== YOUR ASSIGNMENT ==
Copy out the full abstract below on the irreversible dopamine transporter inhibitor DEEP-NCS, word for word.

== DOCUMENT EXCERPT ==
BEGIN
Recovery of dopamine neuronal transporter but lack of change of its mRNA in substantia nigra after inactivation by a new irreversible inhibitor characterized in vitro and ex vivo in the rat

1 In vitro, the ability of DEEP-NCS {1-[2-(diphenylmethoxy)ethyl]-4-[2-(4-isothiocyanatophenyl)ethyl]-piperazine} to inhibit [H-3]-dopamine uptake by rat striatal synaptosomes was concentration-dependent and inversely related to the protein concentration. This inhibition was irreversible and resulted from changes in V-max and K-M. DEEP-NCS was less potent on noradrenaline, serotonin and choline transport. 2 One day after intrastriatal injections of DEEP-NCS (100 and 1000 pmol) in 20% dimethylsulphoxide, moderate decreases in the ex vivo dopamine uptake were observed in synaptosomes obtained from striatum injected with DEEP-NCS or solvent, and the contralateral uninjected striatum. 3 In similar conditions, 300 pmol DEEP-NCS in 45% 2 hydroxypropyl-gamma-cyclodextrin - 0.5% dimethylsulphoxide solution sub-totally reduced ex vivo dopamine uptake and mazindol binding, and moderately decreased choline and serotonin transport. These reductions were specific to DEEP-NCS-injected striata. A clomipramine pretreatment (16 mg kg(-1) i.p. 1 h before) was performed in following experiments, since it reduced the DEEP-NCS-elicited decrease in serotonin uptake without affecting other indices. 4 One day after intrastriatal injection, DEEP-NCS elicited similar dose-dependent decreases in ex vivo dopamine uptake and mazindol binding (ID50 = 6.9-8 ng striatum(-1)). Changes in K-M and V-max for ex vivo dopamine transport produced by DEEP-NCS disappeared according to similar time-courses. 5 The t(1/2) for transporter recovery was 6.1 days. This value should correspond to its actual turnover rate in vivo, since no change in transporter mRNA level was observed in substantia nigra ipsilateral to 300 pmol DEEP-NCS-injected striatum. 6 The results indicate that DEEP-NCS behaves as a potent, quite selective, irreversible inhibitor of the DAT, in vitro and in vivo. Its use in vivo suggests that the physiological half-life of the rat striatal DAT is close to 6 days.
END
== DATA FOR REVIEW ==
BEGIN
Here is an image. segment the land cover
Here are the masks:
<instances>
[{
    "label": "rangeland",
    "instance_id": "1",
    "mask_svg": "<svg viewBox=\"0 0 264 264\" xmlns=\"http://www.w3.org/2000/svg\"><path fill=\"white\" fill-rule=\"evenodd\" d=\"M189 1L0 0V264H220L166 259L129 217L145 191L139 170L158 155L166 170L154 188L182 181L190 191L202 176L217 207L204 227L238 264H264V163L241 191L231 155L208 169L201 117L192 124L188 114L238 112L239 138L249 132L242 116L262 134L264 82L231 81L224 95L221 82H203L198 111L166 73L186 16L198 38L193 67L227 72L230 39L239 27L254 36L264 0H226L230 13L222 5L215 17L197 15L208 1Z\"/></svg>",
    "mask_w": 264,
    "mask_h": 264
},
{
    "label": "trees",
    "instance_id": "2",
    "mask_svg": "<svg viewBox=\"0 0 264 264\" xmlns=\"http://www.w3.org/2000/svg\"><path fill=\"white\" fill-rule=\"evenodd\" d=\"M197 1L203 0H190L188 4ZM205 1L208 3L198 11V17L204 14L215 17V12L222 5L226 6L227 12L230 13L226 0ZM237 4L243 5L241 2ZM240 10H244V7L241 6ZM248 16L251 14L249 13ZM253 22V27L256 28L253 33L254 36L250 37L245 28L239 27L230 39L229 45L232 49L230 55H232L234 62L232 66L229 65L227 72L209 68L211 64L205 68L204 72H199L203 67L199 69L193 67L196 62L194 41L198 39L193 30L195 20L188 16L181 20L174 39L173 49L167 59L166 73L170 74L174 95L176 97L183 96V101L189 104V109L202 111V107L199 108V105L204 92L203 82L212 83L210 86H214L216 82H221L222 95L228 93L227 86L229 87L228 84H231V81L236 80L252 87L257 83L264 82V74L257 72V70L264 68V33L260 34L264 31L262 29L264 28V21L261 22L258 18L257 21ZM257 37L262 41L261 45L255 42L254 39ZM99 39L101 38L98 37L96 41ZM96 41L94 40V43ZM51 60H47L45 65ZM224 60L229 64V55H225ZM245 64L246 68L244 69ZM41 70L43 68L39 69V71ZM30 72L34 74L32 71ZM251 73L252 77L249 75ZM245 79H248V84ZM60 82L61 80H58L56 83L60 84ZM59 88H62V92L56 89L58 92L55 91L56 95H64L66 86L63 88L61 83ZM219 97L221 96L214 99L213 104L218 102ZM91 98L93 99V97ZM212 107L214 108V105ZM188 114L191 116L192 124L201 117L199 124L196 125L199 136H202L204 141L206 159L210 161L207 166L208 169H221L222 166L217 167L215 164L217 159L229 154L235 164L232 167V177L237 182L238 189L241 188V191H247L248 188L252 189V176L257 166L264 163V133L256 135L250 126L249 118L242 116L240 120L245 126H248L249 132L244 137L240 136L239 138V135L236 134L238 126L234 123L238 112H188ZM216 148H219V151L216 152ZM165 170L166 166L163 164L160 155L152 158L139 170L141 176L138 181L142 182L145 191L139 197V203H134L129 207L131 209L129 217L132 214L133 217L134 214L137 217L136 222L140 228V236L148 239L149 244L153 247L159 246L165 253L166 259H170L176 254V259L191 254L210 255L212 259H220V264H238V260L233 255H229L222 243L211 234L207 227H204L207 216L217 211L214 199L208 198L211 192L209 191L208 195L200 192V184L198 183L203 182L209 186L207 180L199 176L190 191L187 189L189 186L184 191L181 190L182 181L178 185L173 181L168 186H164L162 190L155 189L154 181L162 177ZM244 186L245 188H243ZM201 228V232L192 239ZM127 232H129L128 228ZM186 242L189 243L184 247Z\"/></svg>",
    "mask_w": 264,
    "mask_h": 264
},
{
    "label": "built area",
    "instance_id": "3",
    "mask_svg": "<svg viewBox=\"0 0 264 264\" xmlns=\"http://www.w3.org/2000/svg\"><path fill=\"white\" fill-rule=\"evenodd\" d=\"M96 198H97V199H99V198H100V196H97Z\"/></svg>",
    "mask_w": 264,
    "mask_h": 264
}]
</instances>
END
== ANSWER TO THIS EXERCISE ==
Recovery of dopamine neuronal transporter but lack of change of its mRNA in substantia nigra after inactivation by a new irreversible inhibitor characterized in vitro and ex vivo in the rat

1 In vitro, the ability of DEEP-NCS {1-[2-(diphenylmethoxy)ethyl]-4-[2-(4-isothiocyanatophenyl)ethyl]-piperazine} to inhibit [H-3]-dopamine uptake by rat striatal synaptosomes was concentration-dependent and inversely related to the protein concentration. This inhibition was irreversible and resulted from changes in V-max and K-M. DEEP-NCS was less potent on noradrenaline, serotonin and choline transport. 2 One day after intrastriatal injections of DEEP-NCS (100 and 1000 pmol) in 20% dimethylsulphoxide, moderate decreases in the ex vivo dopamine uptake were observed in synaptosomes obtained from striatum injected with DEEP-NCS or solvent, and the contralateral uninjected striatum. 3 In similar conditions, 300 pmol DEEP-NCS in 45% 2 hydroxypropyl-gamma-cyclodextrin - 0.5% dimethylsulphoxide solution sub-totally reduced ex vivo dopamine uptake and mazindol binding, and moderately decreased choline and serotonin transport. These reductions were specific to DEEP-NCS-injected striata. A clomipramine pretreatment (16 mg kg(-1) i.p. 1 h before) was performed in following experiments, since it reduced the DEEP-NCS-elicited decrease in serotonin uptake without affecting other indices. 4 One day after intrastriatal injection, DEEP-NCS elicited similar dose-dependent decreases in ex vivo dopamine uptake and mazindol binding (ID50 = 6.9-8 ng striatum(-1)). Changes in K-M and V-max for ex vivo dopamine transport produced by DEEP-NCS disappeared according to similar time-courses. 5 The t(1/2) for transporter recovery was 6.1 days. This value should correspond to its actual turnover rate in vivo, since no change in transporter mRNA level was observed in substantia nigra ipsilateral to 300 pmol DEEP-NCS-injected striatum. 6 The results indicate that DEEP-NCS behaves as a potent, quite selective, irreversible inhibitor of the DAT, in vitro and in vivo. Its use in vivo suggests that the physiological half-life of the rat striatal DAT is close to 6 days.